# Help Building A Local Stations



## erer271 (Feb 2, 2012)

Two Local Stations love to have on my layout.
1st is the Pennsylvania Railroad Passenger Station








2nd is Erie RR freight station








I need someone that could build one of them (or both).
I dream having both of these stations on my layout.
I am building a new layout and I have a place for Them.
All that is left is a brick parking lot
The Erie one left are world in the late 40's or early 50's
The PRR one left in the late 50's or early 60's.
So sad


----------



## tjcruiser (Jan 10, 2010)

The 2nd one looks pretty simple. One would need basic box dimension, and pics of other sides of builidng (doors, windows, etc.)

Your photo of the 1st is fuzzy, at best. You'll need much more detailed plans, photos.

TJ


----------



## erer271 (Feb 2, 2012)

I will see what I can come up with.


----------



## seabilliau (Dec 12, 2011)

You could probably bring out a lot ot the details for the passenger station by playing with the contrast and saturation and some filters. If you send me a large file of it, I could do it for you if interested. 

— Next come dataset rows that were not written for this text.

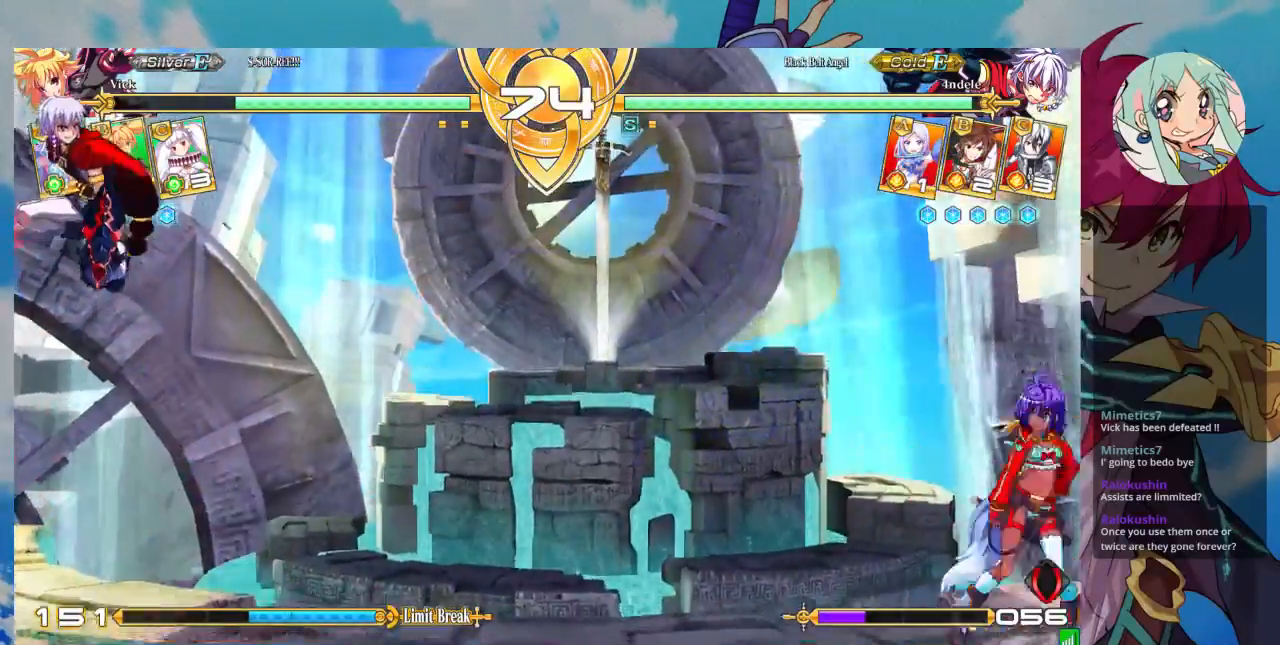
{"dt_ms": 500, "buttons": [], "left_stick": "center", "events": [[33, "TRIANGLE", "up"], [33, "left_stick", "center"]]}
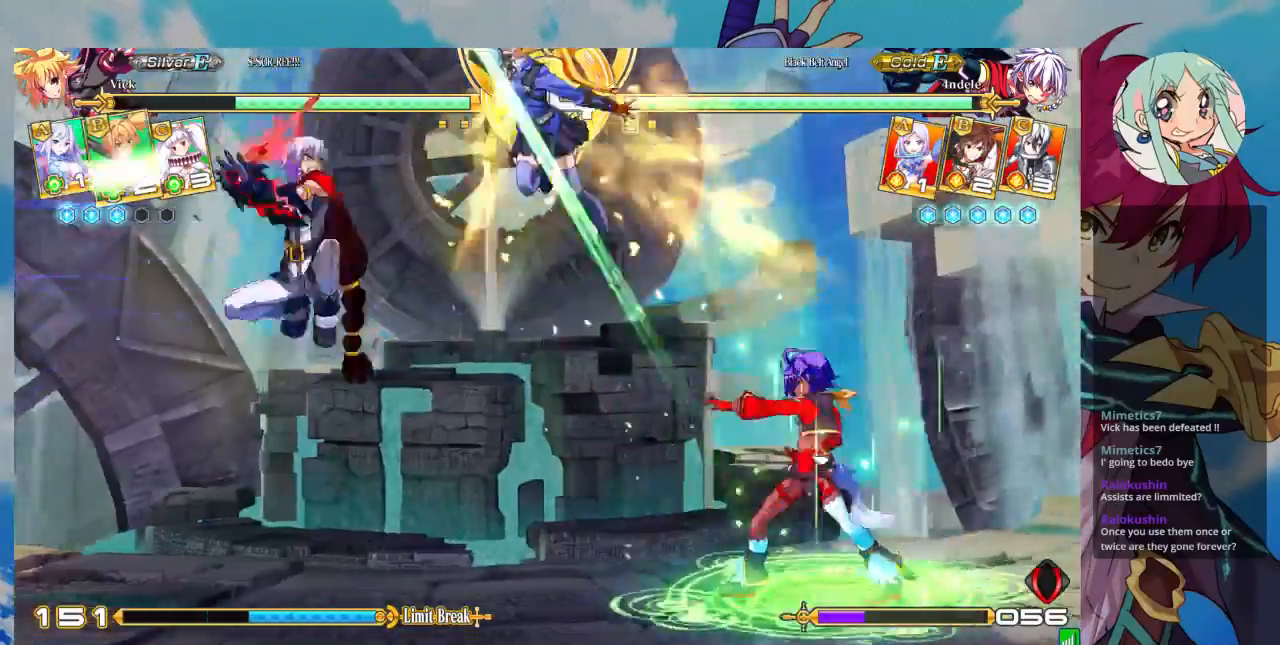
{"dt_ms": 500, "buttons": [], "left_stick": "left", "events": [[233, "left_stick", "left"], [300, "left_stick", "center"], [367, "left_stick", "left"]]}
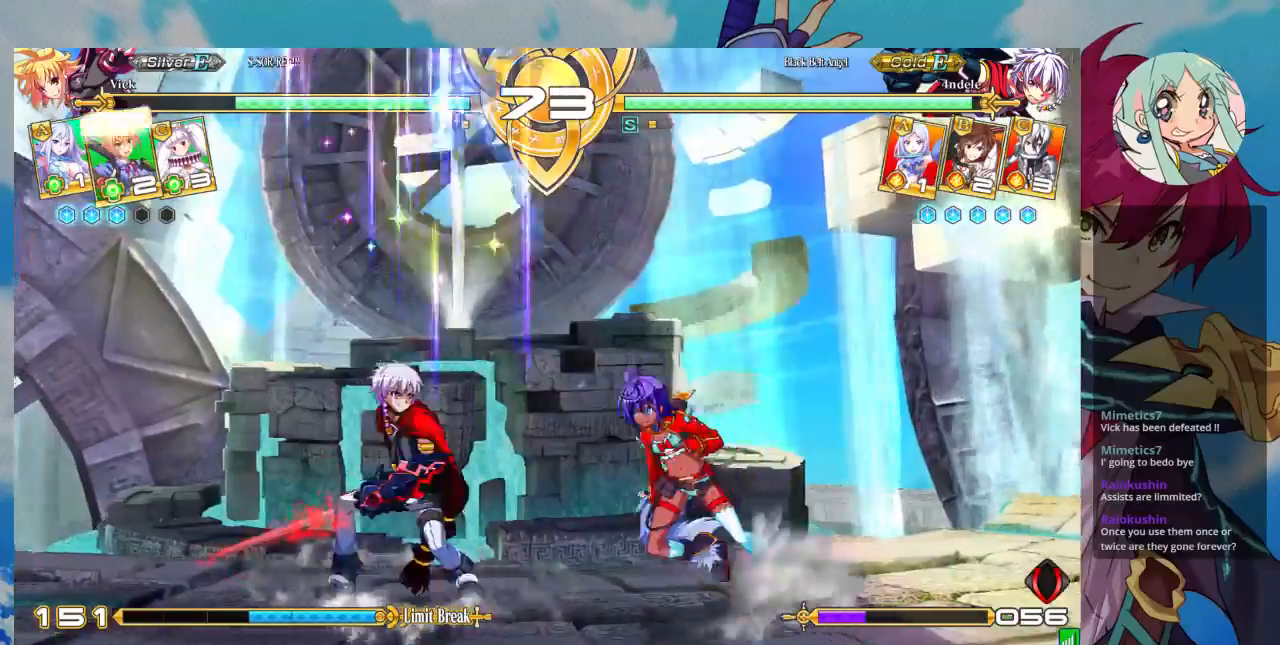
{"dt_ms": 1000, "buttons": [], "left_stick": "center"}
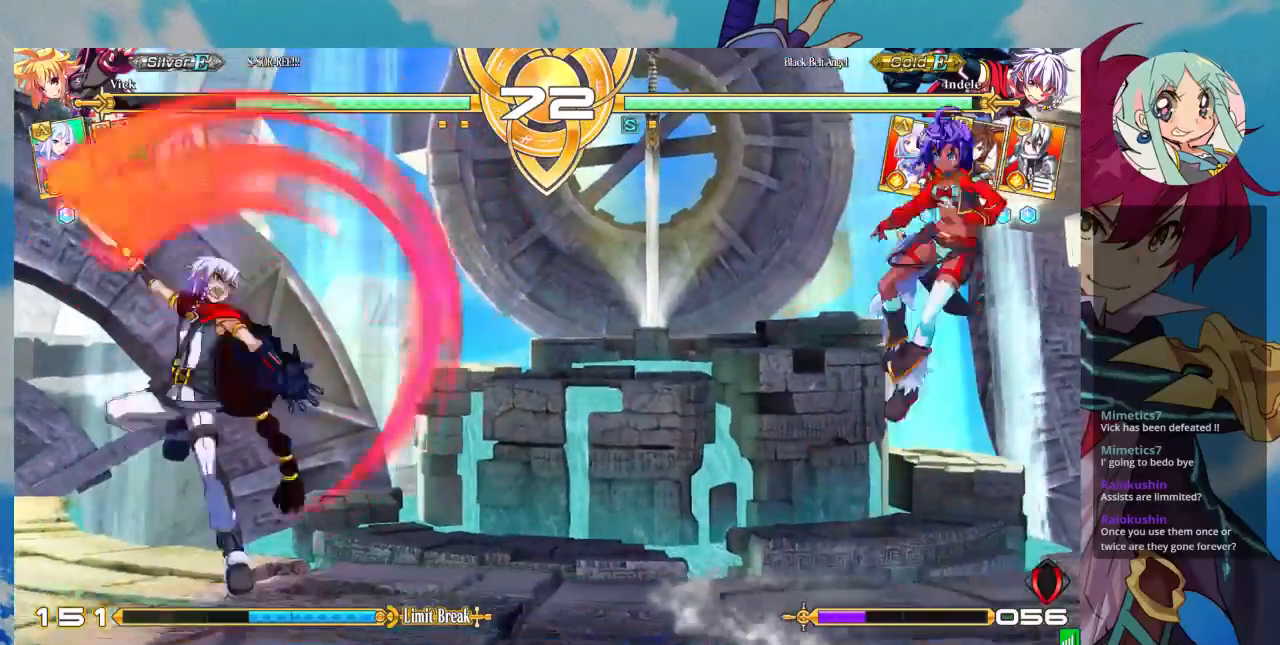
{"dt_ms": 500, "buttons": [], "left_stick": "center", "events": [[67, "left_stick", "left"], [233, "left_stick", "center"], [333, "R1", "down"], [467, "R1", "up"]]}
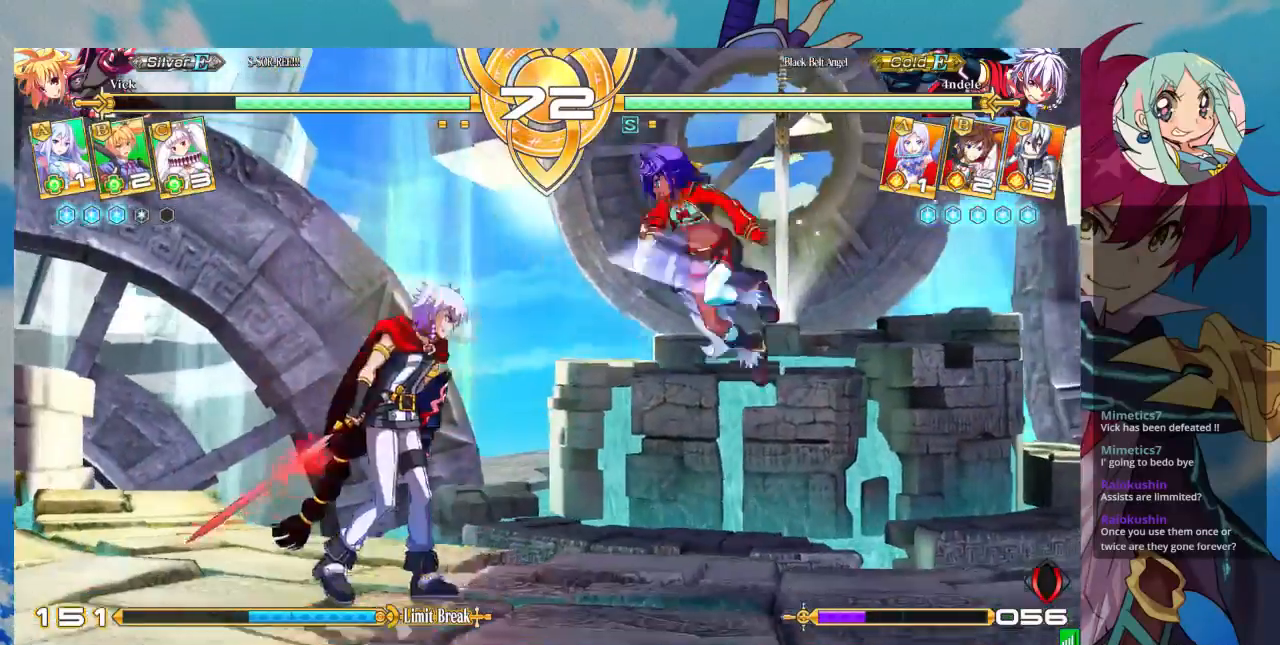
{"dt_ms": 500, "buttons": [], "left_stick": "left"}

Also, you can make out some of the detailings of the passenger station in the second picture on the right.


----------



## erer271 (Feb 2, 2012)

What do you need,seabilliau?


----------



## erer271 (Feb 2, 2012)

Is there a Kit that look somewhat like them that I can use?
Because I am using this kit as my towns' station on the Erie RR.


----------



## raleets (Jan 2, 2011)

You may want to invest in a Walthers catalog. They have photos of every structure offered by every vendor they carry.
It's a valuable resource for "everything train".
Bob


----------



## erer271 (Feb 2, 2012)

The flyer or the big book of 2012?


----------



## OverTheHill (Mar 27, 2011)

The big one.


----------